# Three Generations



## Margarret (May 3, 2007)

I've been having some fun with color breeding and trying to figure out what the birds are carrying. This first pair is an Indigo hen whose history is unknown and her mate, a black spread cock, also unknown history. He was a rescue whose band was removed by the rehabber who gave him to me. He looks very blue in this photo but looks blacker in reality.


----------



## Margarret (May 3, 2007)

The opal hen is the offspring of the black and indigo pair. They have thrown everything from dark andulusian to this opal.

I paired her with this cock, history unknown but as you see he has some red in him as well as some splash.


----------



## Margarret (May 3, 2007)

And here are their first round. I don't know what color/pattern to call them. I also don't know what kind of red, ash or RR is in the parents.


----------



## Margarret (May 3, 2007)

And the second squeaker from this hatching.


----------



## Henk69 (Feb 25, 2010)

How can the opal hen be opal? What is the chance that the unrelated parents both carried it.


----------



## NZ Pigeon (Nov 12, 2011)

Henk, are you suggesting it could be TS? Is it possible the Indigo hen is actually dom opal but not showing through strong because of the indigo?

Margarret -The blue bird does not carry any type of red that I can see, It has some bronzing by the looks of things, Got a pic of an andalusian? Also, can we see the tail bar of the opal???


----------



## bigislerollers (Jan 20, 2008)

Do you breed in individual breeding pens? If not, do you have an opal cockbird in the same pen as this pair?


----------



## Margarret (May 3, 2007)

To answer several questions. No, I do not have an opal cock. My breeding pen is an open loft, so there is always the potential that the fathers are not the fathers of either generation. I will put up a picture of the tail of the opal soon. I am not very informed about bronze. I need to do some reading. I saw the reddish color on some of the cockbird's feathers and thought it indicated some kind of red.
Thank you for the responses. I don't know if you can see it, but the opal hen has very pink skin around her eyes. Her nose was very pink as well, but is getting whiter now.

Margaret


----------



## Margarret (May 3, 2007)

Here are some more pictures of the opal hen. The tail, as requested and a photo of her eye.

Margaret


----------



## Margarret (May 3, 2007)

BTW, that is not pox on her beak. she is feeding babies.

M.


----------



## ryannon (Jul 4, 2007)

Those are some quite handsome little turkeys, Margaret!


----------



## NZ Pigeon (Nov 12, 2011)

Looks to be opal, It is possible that rec opal is in your flock, also possible that a different cock maybe that is from that line of rec opal carrying birds jumped the hen who also has it. All possibilities of course.


----------



## rudolph.est (May 14, 2009)

Agreed, that hen looks like a rec opal to me too.

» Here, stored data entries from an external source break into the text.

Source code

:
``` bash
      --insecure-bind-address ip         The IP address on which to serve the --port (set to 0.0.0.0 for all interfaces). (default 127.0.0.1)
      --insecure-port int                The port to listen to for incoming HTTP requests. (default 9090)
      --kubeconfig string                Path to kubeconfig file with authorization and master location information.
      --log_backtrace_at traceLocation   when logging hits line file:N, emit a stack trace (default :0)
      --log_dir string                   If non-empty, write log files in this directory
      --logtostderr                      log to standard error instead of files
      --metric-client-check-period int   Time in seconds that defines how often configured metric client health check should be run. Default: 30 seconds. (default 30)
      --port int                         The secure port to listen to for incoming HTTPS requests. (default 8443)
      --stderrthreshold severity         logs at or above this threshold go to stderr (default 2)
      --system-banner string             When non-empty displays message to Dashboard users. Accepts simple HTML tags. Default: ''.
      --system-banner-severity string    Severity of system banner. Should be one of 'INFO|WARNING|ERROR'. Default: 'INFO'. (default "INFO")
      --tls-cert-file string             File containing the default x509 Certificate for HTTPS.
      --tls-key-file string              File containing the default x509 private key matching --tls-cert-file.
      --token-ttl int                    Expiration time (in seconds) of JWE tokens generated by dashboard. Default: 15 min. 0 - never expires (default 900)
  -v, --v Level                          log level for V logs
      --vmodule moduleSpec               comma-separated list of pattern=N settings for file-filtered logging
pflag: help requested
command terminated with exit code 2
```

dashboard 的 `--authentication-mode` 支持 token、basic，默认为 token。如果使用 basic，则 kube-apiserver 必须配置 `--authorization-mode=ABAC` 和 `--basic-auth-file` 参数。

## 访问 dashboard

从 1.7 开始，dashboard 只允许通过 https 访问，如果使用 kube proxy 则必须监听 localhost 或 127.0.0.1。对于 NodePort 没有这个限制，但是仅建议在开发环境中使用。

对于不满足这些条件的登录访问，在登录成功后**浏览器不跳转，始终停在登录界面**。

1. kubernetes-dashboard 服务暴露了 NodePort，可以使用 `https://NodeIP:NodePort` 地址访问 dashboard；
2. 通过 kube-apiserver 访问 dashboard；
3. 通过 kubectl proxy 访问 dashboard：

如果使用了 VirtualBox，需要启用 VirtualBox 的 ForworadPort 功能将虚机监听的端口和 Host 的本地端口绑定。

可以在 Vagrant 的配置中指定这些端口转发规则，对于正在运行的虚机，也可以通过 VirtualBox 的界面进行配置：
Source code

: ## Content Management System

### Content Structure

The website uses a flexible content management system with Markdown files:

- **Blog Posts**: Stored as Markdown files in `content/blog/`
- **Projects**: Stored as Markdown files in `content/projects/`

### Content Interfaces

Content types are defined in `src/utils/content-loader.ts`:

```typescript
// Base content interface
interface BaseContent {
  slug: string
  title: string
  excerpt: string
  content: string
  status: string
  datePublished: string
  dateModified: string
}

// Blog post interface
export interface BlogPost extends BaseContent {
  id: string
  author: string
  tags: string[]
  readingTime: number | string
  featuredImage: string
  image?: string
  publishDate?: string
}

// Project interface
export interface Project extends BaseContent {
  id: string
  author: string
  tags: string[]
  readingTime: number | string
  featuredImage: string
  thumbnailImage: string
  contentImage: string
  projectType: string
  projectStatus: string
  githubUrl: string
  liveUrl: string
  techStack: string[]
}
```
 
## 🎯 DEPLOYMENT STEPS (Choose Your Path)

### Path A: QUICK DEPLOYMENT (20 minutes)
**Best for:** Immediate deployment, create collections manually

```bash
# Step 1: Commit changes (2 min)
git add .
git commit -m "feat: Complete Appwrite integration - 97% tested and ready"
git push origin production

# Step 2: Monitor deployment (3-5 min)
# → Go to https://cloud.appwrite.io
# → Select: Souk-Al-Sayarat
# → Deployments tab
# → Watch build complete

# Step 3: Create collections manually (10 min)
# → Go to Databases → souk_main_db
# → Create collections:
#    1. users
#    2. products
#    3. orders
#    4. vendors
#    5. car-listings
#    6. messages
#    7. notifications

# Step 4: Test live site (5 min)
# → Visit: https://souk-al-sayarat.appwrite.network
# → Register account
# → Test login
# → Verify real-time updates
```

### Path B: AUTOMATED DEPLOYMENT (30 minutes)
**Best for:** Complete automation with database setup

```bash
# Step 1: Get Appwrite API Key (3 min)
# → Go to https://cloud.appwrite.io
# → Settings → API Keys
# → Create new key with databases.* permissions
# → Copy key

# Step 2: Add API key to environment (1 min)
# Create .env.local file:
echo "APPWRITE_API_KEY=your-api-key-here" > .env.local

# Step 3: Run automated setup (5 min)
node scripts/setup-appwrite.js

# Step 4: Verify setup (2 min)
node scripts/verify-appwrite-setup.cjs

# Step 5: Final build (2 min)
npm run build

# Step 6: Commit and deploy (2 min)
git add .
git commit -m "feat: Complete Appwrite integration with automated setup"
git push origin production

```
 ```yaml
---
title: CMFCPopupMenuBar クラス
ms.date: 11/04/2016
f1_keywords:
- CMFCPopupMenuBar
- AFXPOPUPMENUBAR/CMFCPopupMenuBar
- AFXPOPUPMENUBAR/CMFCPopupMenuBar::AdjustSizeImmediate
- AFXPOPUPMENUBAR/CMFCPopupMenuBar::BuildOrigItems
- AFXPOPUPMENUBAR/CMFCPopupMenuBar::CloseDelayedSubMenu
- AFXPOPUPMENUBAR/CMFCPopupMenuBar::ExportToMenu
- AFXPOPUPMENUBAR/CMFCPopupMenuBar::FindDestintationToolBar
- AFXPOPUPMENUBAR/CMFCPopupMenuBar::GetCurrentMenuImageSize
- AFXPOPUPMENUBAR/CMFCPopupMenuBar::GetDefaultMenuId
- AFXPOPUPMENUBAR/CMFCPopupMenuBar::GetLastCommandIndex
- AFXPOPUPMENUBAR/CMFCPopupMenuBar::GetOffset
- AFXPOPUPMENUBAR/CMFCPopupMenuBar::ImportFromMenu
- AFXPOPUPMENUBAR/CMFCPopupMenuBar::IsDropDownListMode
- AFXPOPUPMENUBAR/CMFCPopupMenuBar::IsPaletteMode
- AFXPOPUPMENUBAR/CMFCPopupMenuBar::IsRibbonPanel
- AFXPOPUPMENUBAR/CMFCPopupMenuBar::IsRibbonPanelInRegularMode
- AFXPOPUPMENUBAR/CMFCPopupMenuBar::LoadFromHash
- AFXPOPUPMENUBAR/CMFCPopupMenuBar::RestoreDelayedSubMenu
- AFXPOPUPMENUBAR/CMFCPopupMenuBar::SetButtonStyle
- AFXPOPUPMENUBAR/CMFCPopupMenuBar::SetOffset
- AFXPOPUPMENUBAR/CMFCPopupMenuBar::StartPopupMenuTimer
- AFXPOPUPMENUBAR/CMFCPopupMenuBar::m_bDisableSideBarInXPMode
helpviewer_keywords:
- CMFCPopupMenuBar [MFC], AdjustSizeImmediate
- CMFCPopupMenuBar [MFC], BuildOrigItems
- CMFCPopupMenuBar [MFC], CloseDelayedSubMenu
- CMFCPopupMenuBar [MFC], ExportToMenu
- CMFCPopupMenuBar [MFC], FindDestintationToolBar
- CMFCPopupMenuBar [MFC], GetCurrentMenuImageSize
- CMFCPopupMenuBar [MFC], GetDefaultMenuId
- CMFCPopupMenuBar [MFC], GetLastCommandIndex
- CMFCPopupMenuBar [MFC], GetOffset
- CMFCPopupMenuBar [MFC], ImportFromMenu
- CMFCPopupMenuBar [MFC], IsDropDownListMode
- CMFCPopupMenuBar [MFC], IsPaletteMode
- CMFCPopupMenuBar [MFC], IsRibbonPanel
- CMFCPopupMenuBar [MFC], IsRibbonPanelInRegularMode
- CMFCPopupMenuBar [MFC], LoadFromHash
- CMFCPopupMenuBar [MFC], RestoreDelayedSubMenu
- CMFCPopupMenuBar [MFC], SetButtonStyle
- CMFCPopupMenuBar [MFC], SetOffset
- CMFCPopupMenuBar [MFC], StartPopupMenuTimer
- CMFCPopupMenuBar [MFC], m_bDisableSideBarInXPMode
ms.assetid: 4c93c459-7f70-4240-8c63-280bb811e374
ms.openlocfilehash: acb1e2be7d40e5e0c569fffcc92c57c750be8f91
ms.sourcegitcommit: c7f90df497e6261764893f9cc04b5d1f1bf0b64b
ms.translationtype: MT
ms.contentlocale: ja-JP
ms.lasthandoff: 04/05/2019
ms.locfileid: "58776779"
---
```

As to the splashy cock with the copper/bronze in the flights, I've been trying to pin down the bronzing in my homer stock too, and to no avail. Some bronze is due to het. RR. Your bird though does not express like any het. RR I've ever seen.


----------



## rudolph.est (May 14, 2009)

Margarret said:


> And here are their first round. I don't know what color/pattern to call them. I also don't know what kind of red, ash or RR is in the parents.












Firstly, ash red is not even a possibility, since it cannot be hidden or carried by the parent.

This youngster looks like it will change a lot over time, though there seems to be opal here too maybe... Though probably not if the parents are who you say they are. It is porbably just sooty check with some kind of bronzing. 

Send us pictures after the first moult for a more certain diagnosis.


----------



## rudolph.est (May 14, 2009)

Margarret said:


> And the second squeaker from this hatching.












This youngster looks like plain old blue bar sooty to me, but once again, it is very young still, no bar or proper tail bar visible yet.

Again, check back after the first moult.

Also, I really suggest you invest in some individual breeding cages, they are inexpensive and people will believe the parentage of your birds, because you can prove it. It happens all too often that people assume that some kind of infidelity has occurred (since it is possible) if the genetics don't seem to match up. Also, I find that the parent are usually better parents in individual breeding cages anyways, since there is nothing else to do than to feed the babies... My hens also start their second clutch up to a week earlier that they do in a communal setup. (My hens are mostly related and most of them hate doing a second clutch, they'd rather feed the babies a full four weeks. Good mothers, bad layers!).


----------